Peptidomimetic probes and molecular modeling suggest that Alzheimer's γ-secretase is an intramembrane-cleaving aspartyl protease

The amyloid beta-protein (A beta), implicated in the pathogenesis of Alzheimer's disease (AD), is a proteolytic metabolite generated by the sequential action of beta- and gamma-secretases on the amyloid precursor protein (APP). The two main forms of A beta are 40- and 42-amino acid C-terminal variants, A beta(40) and A beta(42) We recently described a difluoro ketone peptidomimetic (1) that blocks A beta production at the gamma-secretase level [Wolfe, M. S., et al. (1998) J. Med, Chem. 41, 6-9]. Although designed to inhibit A beta(42) production, 1 also effectively blocked A beta(40) formation. Various amino acid changes in 1 still resulted in inhibition of A beta(40) and A beta(42) production, suggesting relatively loose sequence specificity by gamma-secretase.
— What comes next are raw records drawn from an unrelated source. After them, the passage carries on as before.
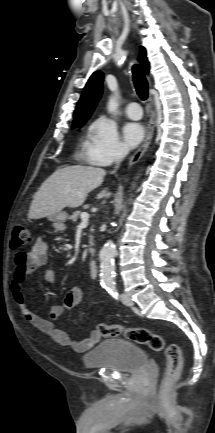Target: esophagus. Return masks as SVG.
<instances>
[{
	"mask_svg": "<svg viewBox=\"0 0 215 433\" xmlns=\"http://www.w3.org/2000/svg\"><path fill=\"white\" fill-rule=\"evenodd\" d=\"M149 104L151 107V116H150V120H149V124H148V128H147L146 137H145L141 147L130 158L129 166L136 164L141 159V157L143 156V154L145 153V151L149 147V145L152 141L153 135H154L155 123H156V110H155V106H154L153 95L151 93L149 95Z\"/></svg>",
	"mask_w": 215,
	"mask_h": 433,
	"instance_id": "1",
	"label": "esophagus"
}]
</instances>
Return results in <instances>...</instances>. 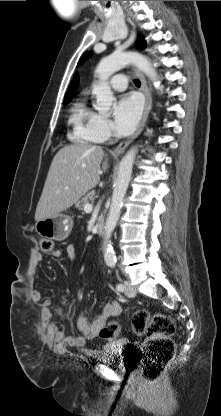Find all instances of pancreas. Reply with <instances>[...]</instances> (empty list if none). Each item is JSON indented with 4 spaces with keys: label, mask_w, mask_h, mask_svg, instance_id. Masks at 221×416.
Here are the masks:
<instances>
[{
    "label": "pancreas",
    "mask_w": 221,
    "mask_h": 416,
    "mask_svg": "<svg viewBox=\"0 0 221 416\" xmlns=\"http://www.w3.org/2000/svg\"><path fill=\"white\" fill-rule=\"evenodd\" d=\"M96 197L95 191H91L87 193L80 201H78L75 205L76 208L79 210H83L84 206L92 201Z\"/></svg>",
    "instance_id": "1"
}]
</instances>
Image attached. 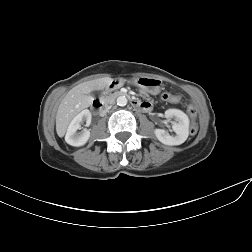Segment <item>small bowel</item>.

The alcohol counterparts of selected difluoro ketones also lowered A beta levels, indicating that the ketone carbonyl is not essential for activity and suggesting that these compounds inhibit an aspartyl protease. Selected compounds inhibited the aspartyl protease cathepsin D but not the cysteine protease calpain, corroborating previous suggestions that gamma-secretase is an aspartyl protease with some properties similar to those of cathepsin D, Also, since the gamma-secretase cleavage sites on APP are within the transmembrane region, we consider the hypothesis that this region binds to gamma-secretase as an alpha-helix and discuss the implications of this model for the mechanism of certain forms of hereditary AD.